The settlement, announced Friday, is a jolt to a commission structure that has defined the dynamics of a real estate deal for decades. And there’s already considerable discussion about what happens next and whether it’ll cost less to buy and sell a home.
The associations that represent real estate agents in Minnesota, including the Minneapolis Area Realtors, have largely remained quiet on the topic as the issue has played out in court. In a statement Friday, the St. Paul Area Association of Realtors and the Minneapolis Area Realtors said they’ll have more to share in the coming days.
Right now, how does the commission structure work?
Typically, someone who is selling a house will pay their listing agent a commission. Right now, the standard commission is 5% to 6%, which splits between the listing agent and the buyer’s agent, if one exists, at the time of a sale. Sometimes, a buyer will work directly with the listing agent, whom the seller hires and who has an obligation to work on behalf of the seller.
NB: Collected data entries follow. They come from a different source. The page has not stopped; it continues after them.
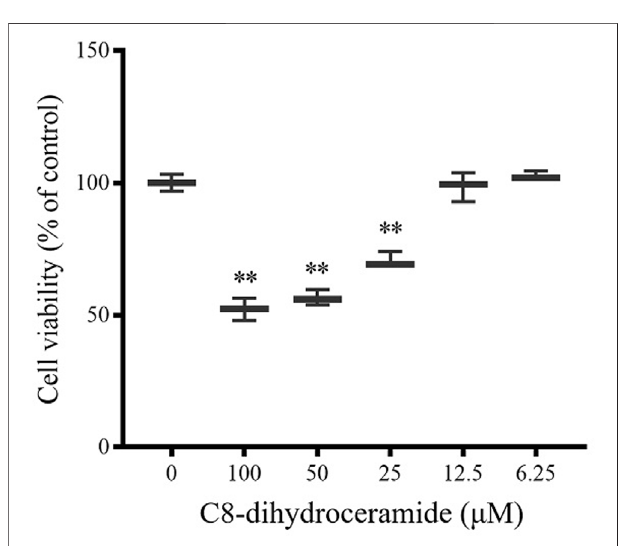
FIGURE 6 | The viability of WISH cells was inhibited by C8- dihydroceramide. WISH cell lines seeded on 96-well plates were treated with C8-dihydroceramide (0, 6.25, 12.5, 25, 50, or 100 μ M) for 24 h. Bars represent the mean values with min to max intervals. ** p <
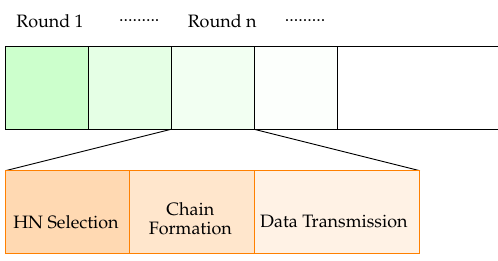
Figure 4. Network with corona, wedge and sector.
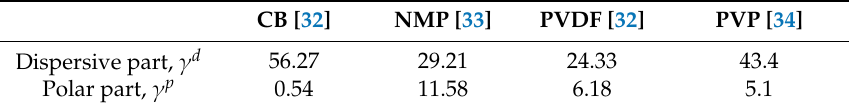
Table 1. Dispersive and polar part of surface energy of CB, NMP, PVDF and PVP.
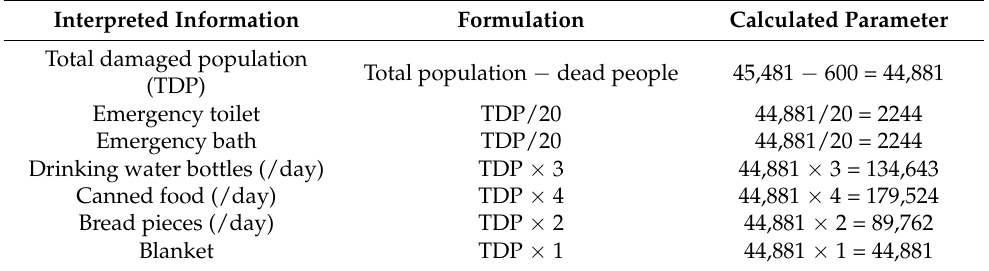
Table 5. Formulation of required resources based on Sphere, 2004 and Bam earthquake report estimation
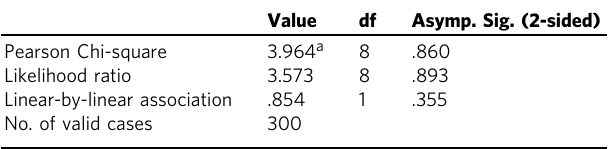
Table 5 Chi-Square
In that case, the buyer signs a document acknowledging the situation, which is called “dual agency,” and the entire commission goes to the listing agent.
Technically, buyers and sellers are under no obligation to pay agents a specific amount or percentage. So agents fiercely protect those commissions because it’s the only form of compensation for most of them.
How will it work in the future?
Leaders of the largest brokerages in the Twin Cities are still struggling to understand what’s next. That includes Chris Kelly, executive president of HomeServices of America, the Minneapolis-based company that owns Edina Realty and many of the nation’s largest brokerages. He said the company needs time to process the 100-plus-page settlement and what it means.
If a judge approves it, the settlement and its changes won’t come into effect until late July. The settlement clearly bars agents from advertising their compensation on listing information and releases sellers from the expectation they’ll have to pay the commission for the buyer’s agent.
Greg Lawrence, broker/owner of Golden Valley-based HomeAvenue, has long criticized the standard commission structure based on a percent of the total sales price, so his company charges a flat fee. What others decide to do is still undetermined.